··· Passage given ···
The list goes on. The network is fundamentally different from its parts.

But you can just sample….

One objection to Big Data we often hear goes something like this: “If you select a sample of the data, and the sample is good and truly random, then you can do all your analysis on the smaller set thereby avoiding all the problems of Big Data.”

It is true that for many problems you can indeed sample, and it is a well understood statistical technique. If all you are doing with your data is a generalized linear model on a few categorical variables, then go ahead and sample to your heart’s content.

But how do you sample a network? We did some work with a mobile telephone company where we were interested in understanding if, and under what circumstances, when you leave the network for a competitor your friends leave with you. The data was somewhat over 10 million current and recent subscribers with information about their usage, spend, and “calling circles”: who did they call and how much, which was our definition of “friend” for this purpose.

We found that there were tipping points when a predicable and quantifiable part of a sub-network of customers had left, a large proportion of the remaining network would also leave. Intuitively you can understand why: if your friends or colleagues are all with this other company and love it and get cheap or free calls to each other, but not to you, then there is both a social and economic pressure for you to switch.

Consider if we had taken a random sample of customers, say 1 million, for our analysis. Now the network of friends is typically no longer connected and therefore not a network we can identify. To see why, consider a naive (and unrealistic for this application) network where each person is connected only to his two neighbours, as in the figure below. In this scenario, A and B are connected through two chains of nine friends.

[Sampling a network]
After sampling, A and B are no longer connected

But if I take out 9/10 of the sample, then A and B appear very far removed. And if C is the trigger for the whole circle to leave, then I have lost my ability to predict.

To be fair, there are other ways of sampling a network. If we had looked not at customers, but at their calls we could have sampled those and rebuilt a reasonable representation of the network. But that means looking not at 10 million customers, but at perhaps 10 billion call detail records: hardly the way to avoid Big Data.

When Big Data matters

First, Big Data always matters when you are looking at the whole rather than the parts, and when that whole is a different ‘thing’ from the parts. A nation is more than a group of people, a city more than a bunch of houses. When you have data on people and houses but want to know about nations and cities then you are into Big Data territory.

Second, Big Data may matter when you are looking at the few rather than the many. In applications like fraud detection the signal may be so small that you miss it, or miss too much of it, if you sample. Whenever you are looking for ‘all’ or ‘every’ or for ‘the largest’ or some other superlative you are into at least large data territory. (If you are looking for the ‘mean’, the ‘typical’ or anything like that, you are looking at aggregates of the many, and you do not need Big Data.) The canonical ‘hello world’ example for Hadoop, a popular Big Data tool, is counting the frequency of every word in a text corpus; ‘every’ being the key word here.
··· Entries provided ···
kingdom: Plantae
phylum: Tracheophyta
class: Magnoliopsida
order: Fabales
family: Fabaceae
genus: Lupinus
···
# [Stated exercise 1]
In the passage on Big Data, how many current and recent subscribers did the mobile telephone company's data cover?
# [Stated exercise 2]
Continue the passage on Big Data, starting right after its final sentence.
The material plays no part in this.

# [Final answer 1]
Somewhat over 10 million.

# [Final answer 2]
However, for many practical applications in this second territory you can get away with some sampling or else the raw data just is not that big to start with. In either case, you are looking at what we might call ‘large data’, by which we mean data that is manageable on, say, a large computer or an in-house cluster using what is essentially classical analysis techniques and tools.

[When Big Data matters]
When Big Data matters

In summary, our rough guide to when Big Data matters look somewhat like the illustration above. When you are looking at the whole (and the whole is a different thing from the parts) you are in big data territory; when you are looking for the few among the many you typically do not need big data techniques though your data may be large; and if you are looking for small signals in the whole, you may be into truly huge data.

Business examples

Big Data may be relevant to you if:

  1. You are looking at groups of people “spontaneously” acting together. Examples include predicting the next runaway best-seller that everybody suddenly wants to read or predicting which of a customer’s friends will leave when she does, as in our mobile telecommunications churn example above. This falls into the bottom right corner of our ‘When Big Data matters’ illustration. Pretty much anything “social” involving humans fall into this category, which is why Facebook uses Big Data in a (apologies) big way.
  2. You are looking at the network and its structures or behaviours. We looked at discovering the top influencers for a company: those people who’s opinion about you, or your products or services, make a big difference on the general perception of your brand. We trawled through blogs, comments, purchases, interactions, and much more data to determine these key people and how their influence rippled through the network. Anything of this nature – anything involving the top end of a power law – is firmly top right corner of our ‘When Big Data matters’ model. Google is as much interested in how the web pages are linked together as in what they say, which is one reason Google is a Big Data pioneer.
    • Another example is from our work on quantifying brand perception: you know who buys what and when, and you perhaps know what is being said about you in media and on social sites, but pulling all of that together to a picture of how your brand is perceived: that is a complex Big Data problem (but unlike the previous example not a Huge Data problem because we were just looking at the perception, not directly trying to identify the influencers).
  3. Your data is at the level of the parts, but the structure that you want to investigate is more than the parts and you are not sure in advance how he parts interact. These are the houses/cities and people/nations type problems. Any random sample of the UK population would almost certainly miss the members of parliament (0.001% of the population) unless you knew a priori that they were important for your analysis and therefore skewed your sample.
    • These problems are hard, because you may not recognise the extent of your ignorance of the behaviours in your data until after you have done the analysis.
    • Examples include the power distribution network problem we mentioned before and much analysis in the social sciences.
  4. We already mentioned fraud detection as an example of the top left corner in our ‘When Big Data matters’ model. They are large data problems because the signal is small and you can’t afford to sample until you have isolated that signal. However, they are often not Big Data problems because as soon as you have identified the small signal, you can sample the rest of the data for the comparison.
  5. Where fraud detection becomes more interesting and the problem moves from the left towards the right of the model is when you are looking to identify collusion. This is also applicable for many compliance applications like insider trading or policing Chinese Walls within an organization. With one insurance company we looked at identifying staged accidents, but more successful examples come from the casino (Gambling) industry where the casinos successfully cooperate with each other to prevent fraud while still protecting confidential information about their “whales” and other customers.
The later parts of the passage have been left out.